— Значение всего того, что я сейчас скажу, может до конца понять
только мама, — грустно улыбнулся Яков. — Как раз около тридцати лет
назад я распутывал по поручению полковника Варфоломеева придворный
клубок загадочных манипуляций с бумагами, поставками
продовольствия, торговым импортом и экспортом, которые явно имели
под собой непростую подоплёку. Варфоломеев подозревал шпионаж и был
в итоге, разумеется, прав. Коммерция была удобной ширмой для
передачи данных. Я тогда был, пожалуй, гораздо более несгибаемым и
максималистически настроенным, чем сейчас. Я не знал еще, когда
стоит умерить пыл и притормозить. Словом, Ремизовский, который был
тем самым человеком, которого подозревали в шпионаже и который имел
гораздо более обширные способы воздействия на меня, чем я на него,
решил, что нужно меня от расследования отстранить. Но сделал это
по-умному!
Штольман помолчал и ободряюще пожал ладошку жены.
— Именно тогда в моей жизни появилась Нина.

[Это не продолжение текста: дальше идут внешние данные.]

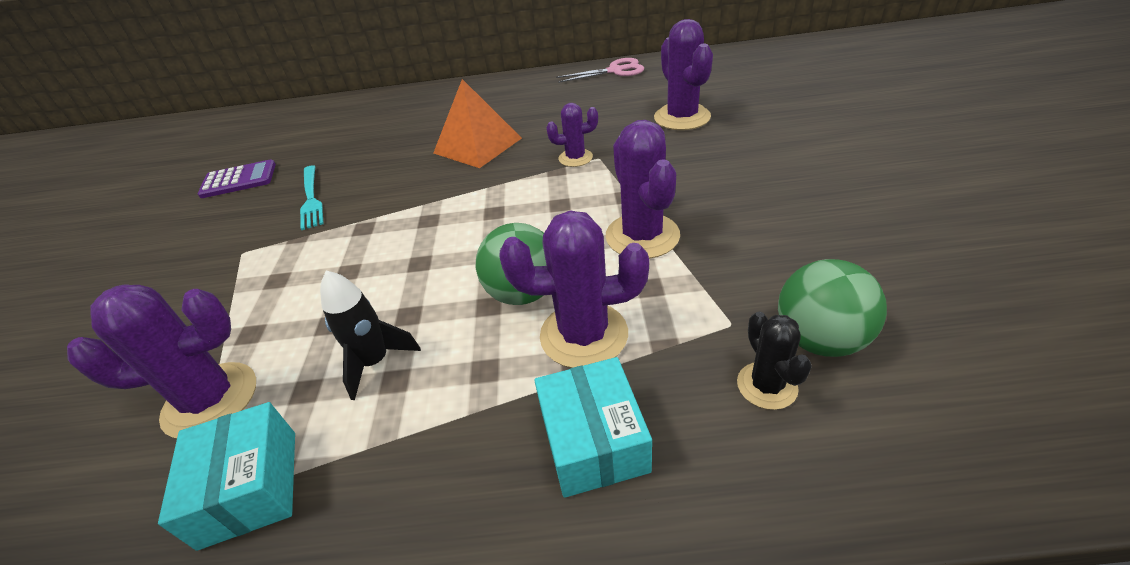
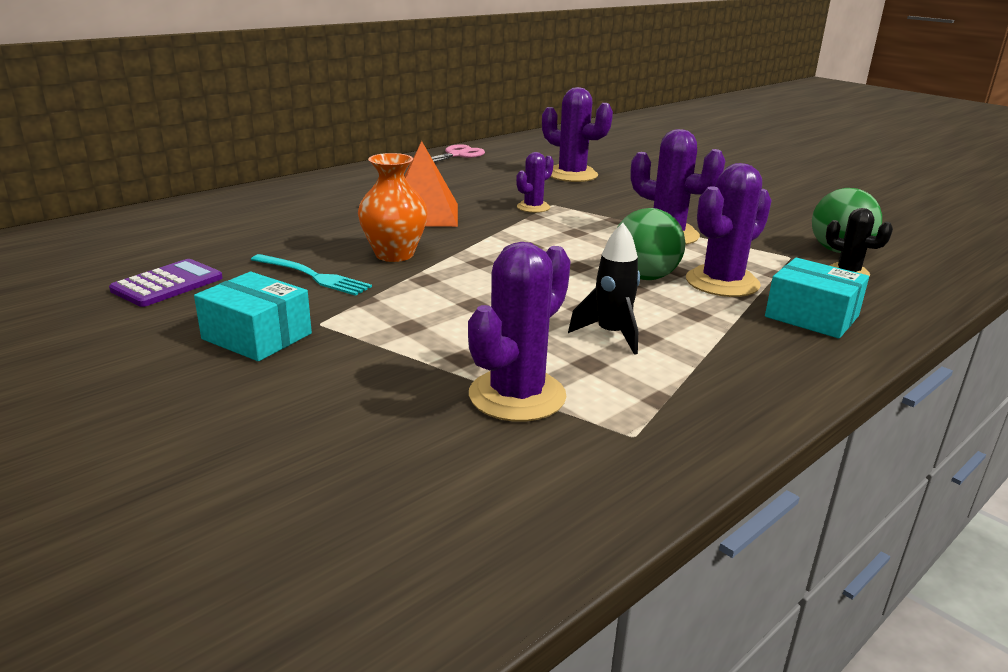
camera: 45 degrees left, 15 degrees down
turquoise box [158,402,295,551] -> turquoise box moved to [194,272,312,361]
none -> orange vase [358,153,428,262]

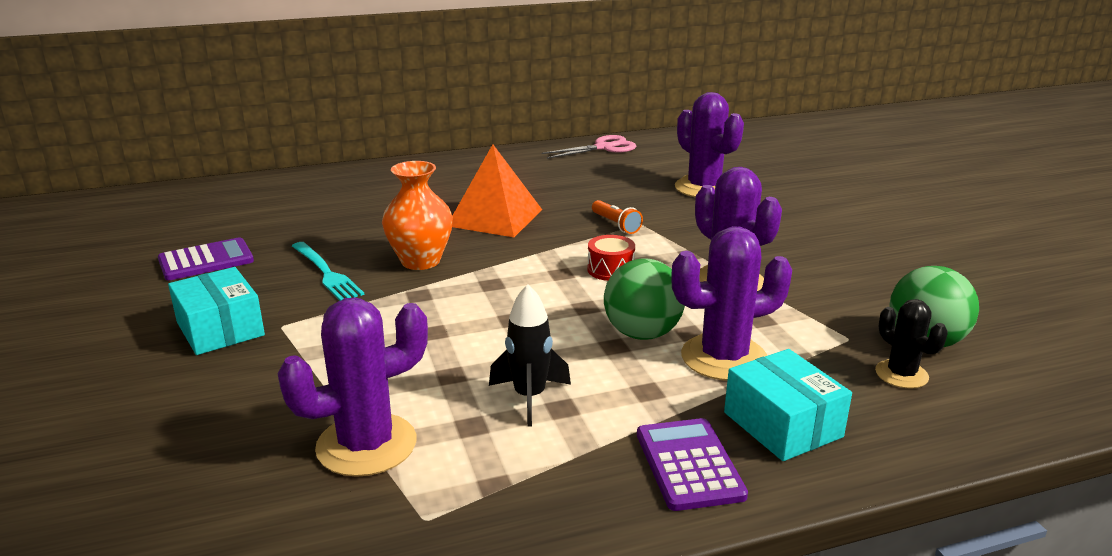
camera: 25 degrees right, 0 degrees up
purple cactus [516,152,554,213] -> orange flashlight [592,200,643,234]
none -> red drum [587,235,635,281]
none -> purple calculator [637,418,748,511]

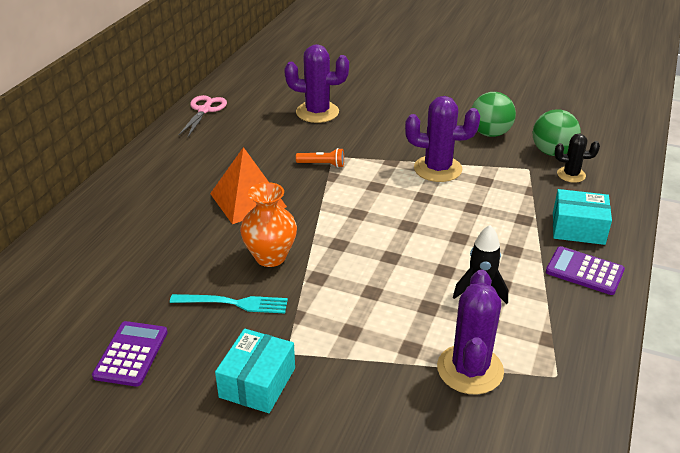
camera: 50 degrees left, 10 degrees up
turquoise box [168,267,265,355] -> turquoise box turned 75 degrees counterclockwise [215,329,295,413]
red drum [587,235,635,281] -> none
green ball [604,258,685,340] -> green ball moved to [471,92,516,137]
purple cactus [671,226,792,381] -> none

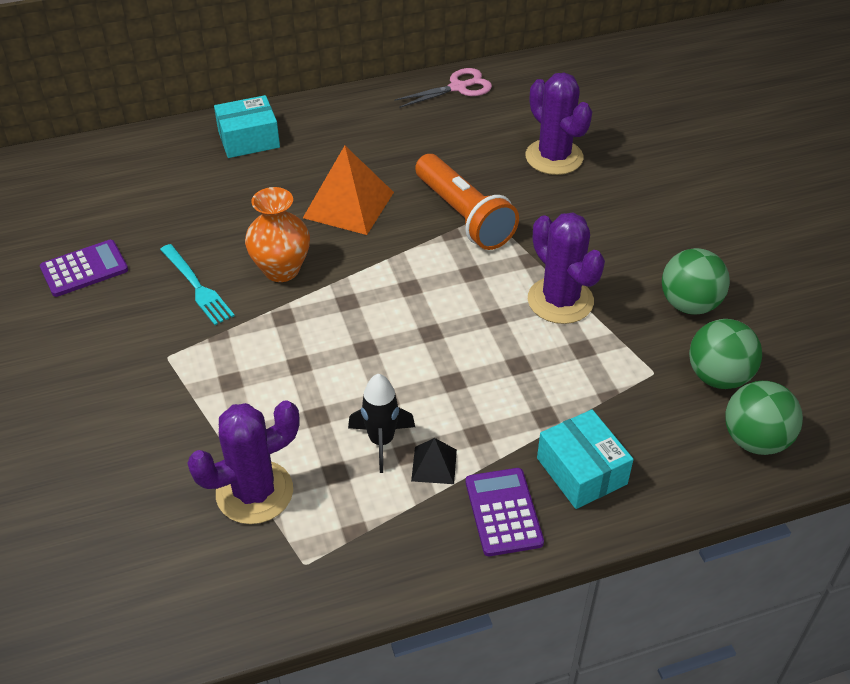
camera: 50 degrees right, 10 degrees up
turquoise box [215,329,295,413] -> turquoise box moved to [214,95,280,158]
orange flashlight [296,148,344,168] -> orange flashlight [415,154,519,250], size x2.18
black cactus [555,134,600,183] -> none
none -> black pyramid [411,438,457,484]
none -> green ball [725,381,803,455]

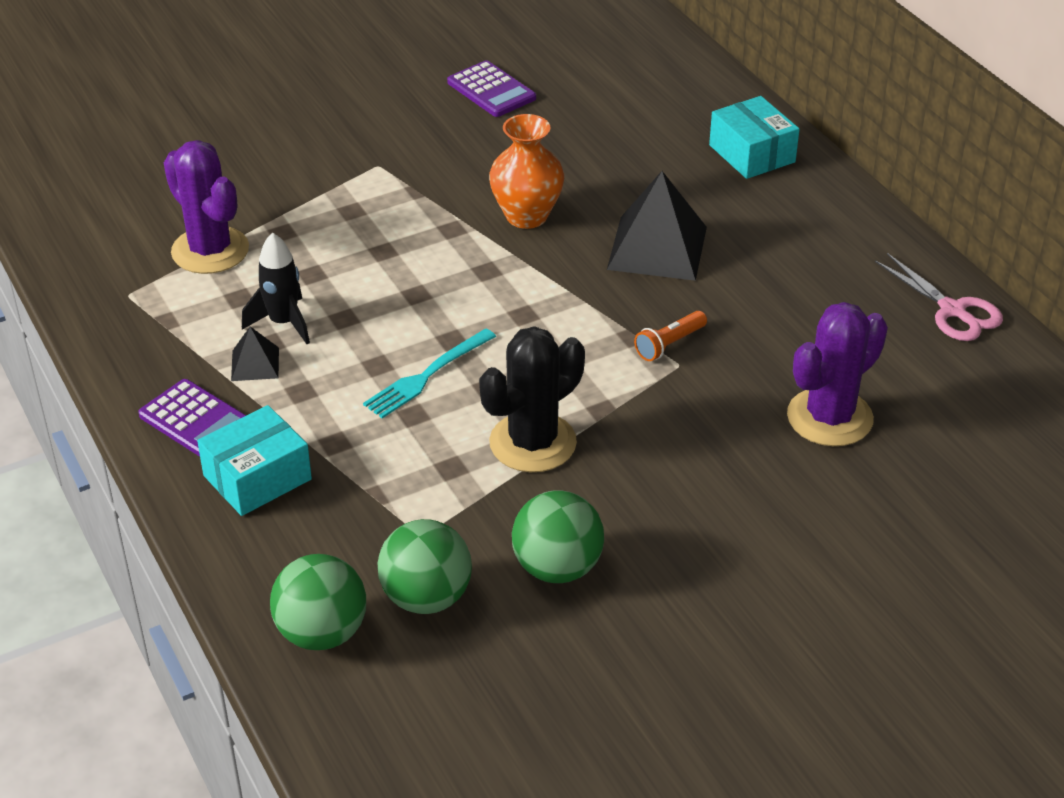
camera: 80 degrees right, 5 degrees down
turquoise fork [160,244,235,325] -> turquoise fork moved to [363,328,496,418]
orange pyramid [303,146,394,235] -> black pyramid [607,171,707,281]
orange flashlight [415,154,519,250] -> orange flashlight [634,311,707,361], size x0.46
purple calculator [466,468,544,556] -> purple calculator turned 60 degrees clockwise [138,379,246,457]
purple cactus [528,213,605,324] -> black cactus [479,326,585,472]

Лицо Анны скривилось. Ну, конечно! Не могло обойтись без неё! В
любой момент жизни Штольмана, когда ему было плохо, можно было
ставить на то, что там замешана эта женщина! Сейчас жалости в Ане
не было, хотя она частенько размышляла о её судьбе. Она была готова
её воскресить и ещё раз отправить на каторгу!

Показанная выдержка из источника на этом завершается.